A policeman wields a baton on another farmer at Narela in New Delhi on Friday. (PTI)

Farmers wait at the Singhu border.

Farmers wait at the Singhu border. Picture by Prem Singh

The AAP said the farmers, mainly from Punjab, had reached Delhi after “much struggle”, facing tear-gas shells, water cannons and lathicharge by the police at various border points along their way to the national capital.

Following the remarks, Delhi home minister Satyendar Jain replied to the police through the state’s principal secretary (home) Bhupinder Singh Bhalla.

Jain’s letter to Delhi police said: “The demands of the farmers are well justified and the central government should immediately accede to their genuine demands. Throwing them into jails is no solution to the issue. The farmers’ protest was peaceful and non-violent. It is the constitutional right of every law-abiding Indian citizen of the country. The farmers who were leading a peaceful protest should not be locked in prisons, therefore, I have rejected the proposal of the Delhi police immediately.”

Although AAP is known for militant activism like the Arvind Kejriwal-led sit-ins outside Parliament in 2014 and inside the lieutenant governor’s residence Raj Niwas in 2018, the party had distanced itself from the protests against the Centre’s new citizenship regime from December to March.

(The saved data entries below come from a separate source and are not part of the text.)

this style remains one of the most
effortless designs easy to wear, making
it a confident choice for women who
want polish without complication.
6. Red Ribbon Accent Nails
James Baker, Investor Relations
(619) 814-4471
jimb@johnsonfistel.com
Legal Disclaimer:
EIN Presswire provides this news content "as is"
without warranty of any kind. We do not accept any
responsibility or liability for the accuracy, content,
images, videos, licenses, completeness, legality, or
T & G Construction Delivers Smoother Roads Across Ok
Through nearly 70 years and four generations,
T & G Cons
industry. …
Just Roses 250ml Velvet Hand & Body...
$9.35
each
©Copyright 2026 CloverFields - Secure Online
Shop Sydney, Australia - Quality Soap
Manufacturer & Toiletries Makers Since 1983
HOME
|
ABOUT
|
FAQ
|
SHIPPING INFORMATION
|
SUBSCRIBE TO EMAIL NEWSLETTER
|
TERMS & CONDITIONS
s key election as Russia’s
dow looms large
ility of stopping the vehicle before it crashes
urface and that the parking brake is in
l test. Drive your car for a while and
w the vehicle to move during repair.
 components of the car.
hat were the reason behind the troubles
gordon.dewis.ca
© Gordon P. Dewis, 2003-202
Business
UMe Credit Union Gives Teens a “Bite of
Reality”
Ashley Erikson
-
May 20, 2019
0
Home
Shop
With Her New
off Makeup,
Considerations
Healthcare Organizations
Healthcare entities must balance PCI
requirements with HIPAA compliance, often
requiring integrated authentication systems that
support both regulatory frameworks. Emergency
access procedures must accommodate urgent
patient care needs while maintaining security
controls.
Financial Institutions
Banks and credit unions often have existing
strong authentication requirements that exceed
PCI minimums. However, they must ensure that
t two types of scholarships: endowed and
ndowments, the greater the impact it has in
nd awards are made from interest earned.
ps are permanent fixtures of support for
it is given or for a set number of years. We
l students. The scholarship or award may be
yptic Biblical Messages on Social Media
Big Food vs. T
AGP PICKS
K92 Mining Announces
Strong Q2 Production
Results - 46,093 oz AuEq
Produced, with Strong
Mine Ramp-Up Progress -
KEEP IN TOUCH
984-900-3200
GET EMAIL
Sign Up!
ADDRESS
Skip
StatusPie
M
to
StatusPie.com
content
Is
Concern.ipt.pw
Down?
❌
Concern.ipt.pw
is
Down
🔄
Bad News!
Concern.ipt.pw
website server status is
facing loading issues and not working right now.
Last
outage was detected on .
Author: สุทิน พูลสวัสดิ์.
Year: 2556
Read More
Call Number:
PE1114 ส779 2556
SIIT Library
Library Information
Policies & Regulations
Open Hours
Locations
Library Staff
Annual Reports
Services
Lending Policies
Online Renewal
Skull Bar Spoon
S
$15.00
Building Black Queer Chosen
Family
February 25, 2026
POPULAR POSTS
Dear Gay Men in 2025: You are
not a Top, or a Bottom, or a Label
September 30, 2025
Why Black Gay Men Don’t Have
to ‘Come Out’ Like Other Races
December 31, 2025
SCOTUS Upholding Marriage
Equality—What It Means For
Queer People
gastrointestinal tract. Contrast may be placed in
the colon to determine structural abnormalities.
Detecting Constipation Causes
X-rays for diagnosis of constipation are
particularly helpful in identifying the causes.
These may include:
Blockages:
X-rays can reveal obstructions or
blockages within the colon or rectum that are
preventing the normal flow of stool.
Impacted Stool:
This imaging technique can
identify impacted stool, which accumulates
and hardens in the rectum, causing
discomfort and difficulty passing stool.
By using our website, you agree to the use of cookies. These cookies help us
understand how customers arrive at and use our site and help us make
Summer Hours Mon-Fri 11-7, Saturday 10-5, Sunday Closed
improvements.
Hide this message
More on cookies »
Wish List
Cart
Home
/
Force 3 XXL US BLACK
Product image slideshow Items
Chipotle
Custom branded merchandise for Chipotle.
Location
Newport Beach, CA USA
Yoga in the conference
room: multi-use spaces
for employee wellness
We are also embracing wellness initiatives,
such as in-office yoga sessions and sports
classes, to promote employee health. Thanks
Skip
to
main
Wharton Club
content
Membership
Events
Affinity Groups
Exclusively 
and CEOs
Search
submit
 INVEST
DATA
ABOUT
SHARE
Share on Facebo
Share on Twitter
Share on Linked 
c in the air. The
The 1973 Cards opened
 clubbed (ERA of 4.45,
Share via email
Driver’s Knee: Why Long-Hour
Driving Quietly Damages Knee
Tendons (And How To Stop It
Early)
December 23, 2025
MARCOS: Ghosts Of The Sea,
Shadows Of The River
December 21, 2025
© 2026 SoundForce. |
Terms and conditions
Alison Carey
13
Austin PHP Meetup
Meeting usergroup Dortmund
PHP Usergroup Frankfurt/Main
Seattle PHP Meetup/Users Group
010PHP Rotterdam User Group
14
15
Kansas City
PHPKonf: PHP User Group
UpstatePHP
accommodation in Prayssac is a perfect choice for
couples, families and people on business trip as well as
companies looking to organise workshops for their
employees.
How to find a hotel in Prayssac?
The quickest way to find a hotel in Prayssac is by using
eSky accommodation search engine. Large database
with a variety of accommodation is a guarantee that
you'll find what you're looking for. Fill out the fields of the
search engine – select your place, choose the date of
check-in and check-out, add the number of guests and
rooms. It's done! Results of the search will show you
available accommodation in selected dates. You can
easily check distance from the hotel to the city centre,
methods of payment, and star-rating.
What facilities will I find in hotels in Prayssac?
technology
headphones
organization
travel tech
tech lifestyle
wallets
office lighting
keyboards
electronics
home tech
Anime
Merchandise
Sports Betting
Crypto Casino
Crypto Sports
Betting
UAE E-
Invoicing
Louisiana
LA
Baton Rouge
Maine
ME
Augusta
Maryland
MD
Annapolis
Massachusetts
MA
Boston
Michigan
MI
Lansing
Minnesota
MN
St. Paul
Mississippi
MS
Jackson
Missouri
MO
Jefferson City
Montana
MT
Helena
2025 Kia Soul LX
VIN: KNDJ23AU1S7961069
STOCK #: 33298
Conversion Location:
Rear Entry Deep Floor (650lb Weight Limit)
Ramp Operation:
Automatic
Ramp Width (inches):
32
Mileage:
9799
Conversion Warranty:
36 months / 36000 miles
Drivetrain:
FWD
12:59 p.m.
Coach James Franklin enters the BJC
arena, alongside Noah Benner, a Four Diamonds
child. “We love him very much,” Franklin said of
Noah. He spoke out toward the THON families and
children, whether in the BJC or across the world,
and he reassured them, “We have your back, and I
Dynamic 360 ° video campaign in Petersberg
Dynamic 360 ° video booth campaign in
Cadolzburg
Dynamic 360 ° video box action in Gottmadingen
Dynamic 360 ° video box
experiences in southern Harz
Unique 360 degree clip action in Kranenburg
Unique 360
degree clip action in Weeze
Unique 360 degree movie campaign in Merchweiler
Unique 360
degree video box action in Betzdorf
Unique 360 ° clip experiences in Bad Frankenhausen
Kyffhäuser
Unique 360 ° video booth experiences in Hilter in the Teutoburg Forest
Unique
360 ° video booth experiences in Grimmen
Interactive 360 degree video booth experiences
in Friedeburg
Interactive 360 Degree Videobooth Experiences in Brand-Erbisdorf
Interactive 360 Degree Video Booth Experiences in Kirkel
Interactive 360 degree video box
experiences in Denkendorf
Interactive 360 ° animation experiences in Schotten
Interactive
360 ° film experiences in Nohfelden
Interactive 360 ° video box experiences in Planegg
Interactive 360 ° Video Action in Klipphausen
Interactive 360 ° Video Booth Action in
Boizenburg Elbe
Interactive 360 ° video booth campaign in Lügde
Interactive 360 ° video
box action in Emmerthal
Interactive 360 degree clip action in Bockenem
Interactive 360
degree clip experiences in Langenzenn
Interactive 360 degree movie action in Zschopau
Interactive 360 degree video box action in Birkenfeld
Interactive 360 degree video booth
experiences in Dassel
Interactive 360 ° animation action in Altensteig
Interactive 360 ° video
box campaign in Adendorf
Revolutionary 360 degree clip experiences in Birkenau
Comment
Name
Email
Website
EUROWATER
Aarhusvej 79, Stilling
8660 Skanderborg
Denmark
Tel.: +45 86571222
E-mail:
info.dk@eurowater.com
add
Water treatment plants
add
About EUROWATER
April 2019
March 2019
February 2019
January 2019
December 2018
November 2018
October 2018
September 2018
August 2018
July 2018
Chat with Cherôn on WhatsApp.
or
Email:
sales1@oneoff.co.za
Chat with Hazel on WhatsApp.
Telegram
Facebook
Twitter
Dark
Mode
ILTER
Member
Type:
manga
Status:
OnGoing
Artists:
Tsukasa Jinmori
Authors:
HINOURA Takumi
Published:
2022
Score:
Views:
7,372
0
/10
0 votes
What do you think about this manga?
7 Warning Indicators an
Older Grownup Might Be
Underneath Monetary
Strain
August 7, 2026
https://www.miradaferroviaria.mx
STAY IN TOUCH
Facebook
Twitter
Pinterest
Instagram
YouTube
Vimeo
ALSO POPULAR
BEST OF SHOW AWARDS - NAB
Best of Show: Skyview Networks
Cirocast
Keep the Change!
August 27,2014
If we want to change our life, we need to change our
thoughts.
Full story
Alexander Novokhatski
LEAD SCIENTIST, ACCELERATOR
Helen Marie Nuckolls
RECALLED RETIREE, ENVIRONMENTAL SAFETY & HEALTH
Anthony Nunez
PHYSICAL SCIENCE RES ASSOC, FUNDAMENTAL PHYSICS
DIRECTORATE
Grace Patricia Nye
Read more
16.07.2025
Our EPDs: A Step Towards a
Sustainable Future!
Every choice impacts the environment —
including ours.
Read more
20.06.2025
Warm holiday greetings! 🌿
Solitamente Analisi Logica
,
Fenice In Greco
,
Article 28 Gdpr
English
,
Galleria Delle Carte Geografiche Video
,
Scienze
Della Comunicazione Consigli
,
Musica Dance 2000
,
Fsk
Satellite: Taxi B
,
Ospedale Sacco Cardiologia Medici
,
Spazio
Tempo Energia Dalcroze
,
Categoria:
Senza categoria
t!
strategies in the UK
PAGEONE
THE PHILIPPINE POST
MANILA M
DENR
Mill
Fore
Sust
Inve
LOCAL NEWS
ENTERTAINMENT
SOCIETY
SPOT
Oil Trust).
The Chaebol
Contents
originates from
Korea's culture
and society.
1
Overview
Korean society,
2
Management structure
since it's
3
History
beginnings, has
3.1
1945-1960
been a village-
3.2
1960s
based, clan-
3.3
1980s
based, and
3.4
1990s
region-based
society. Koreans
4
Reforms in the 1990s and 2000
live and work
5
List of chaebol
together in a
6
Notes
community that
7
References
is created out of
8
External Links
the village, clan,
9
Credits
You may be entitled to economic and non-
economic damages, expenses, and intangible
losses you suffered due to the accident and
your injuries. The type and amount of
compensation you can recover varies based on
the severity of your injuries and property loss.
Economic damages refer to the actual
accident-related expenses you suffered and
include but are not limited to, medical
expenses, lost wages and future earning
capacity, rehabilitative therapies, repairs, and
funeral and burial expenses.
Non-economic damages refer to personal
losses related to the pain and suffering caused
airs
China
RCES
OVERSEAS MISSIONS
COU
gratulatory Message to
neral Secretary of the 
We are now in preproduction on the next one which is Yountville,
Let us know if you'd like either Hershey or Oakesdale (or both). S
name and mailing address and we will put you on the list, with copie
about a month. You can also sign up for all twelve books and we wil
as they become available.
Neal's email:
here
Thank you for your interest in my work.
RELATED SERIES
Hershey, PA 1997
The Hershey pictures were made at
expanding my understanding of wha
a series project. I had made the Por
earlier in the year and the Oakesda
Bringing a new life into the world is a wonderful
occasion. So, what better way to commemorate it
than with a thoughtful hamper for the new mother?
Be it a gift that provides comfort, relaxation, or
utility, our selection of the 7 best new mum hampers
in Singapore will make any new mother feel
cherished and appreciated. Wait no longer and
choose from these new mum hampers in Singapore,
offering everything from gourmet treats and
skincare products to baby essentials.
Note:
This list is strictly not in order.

A police barricade at the Singhu border.

A police barricade at the Singhu border. Picture by Prem Singh

The Delhi government has also sanctioned the prosecution of several students, suspended AAP municipal councillor Tahir Hussain and former Congress councillor Ishrat Jahan on terrorism charges for organising the protests that the police have linked to the communal riots in February in which 53 people were killed.

Later on Friday, eight AAP MLAs from Punjab, as well as Jarnail Singh — who is also the party’s state in-charge, courted arrest while trying to protest outside the Prime Minister’s residence on Lok Kalyan Marg.

Jarnail Singh said: “Till these three dark laws are not rolled back, the farmers will continue their protest, and the AAP stands in support with them.”

MLA Chadha said: “The right to protest is the hallmark of a free and democratic society, and the Arvind Kejriwal government will take every possible step to uphold this right.”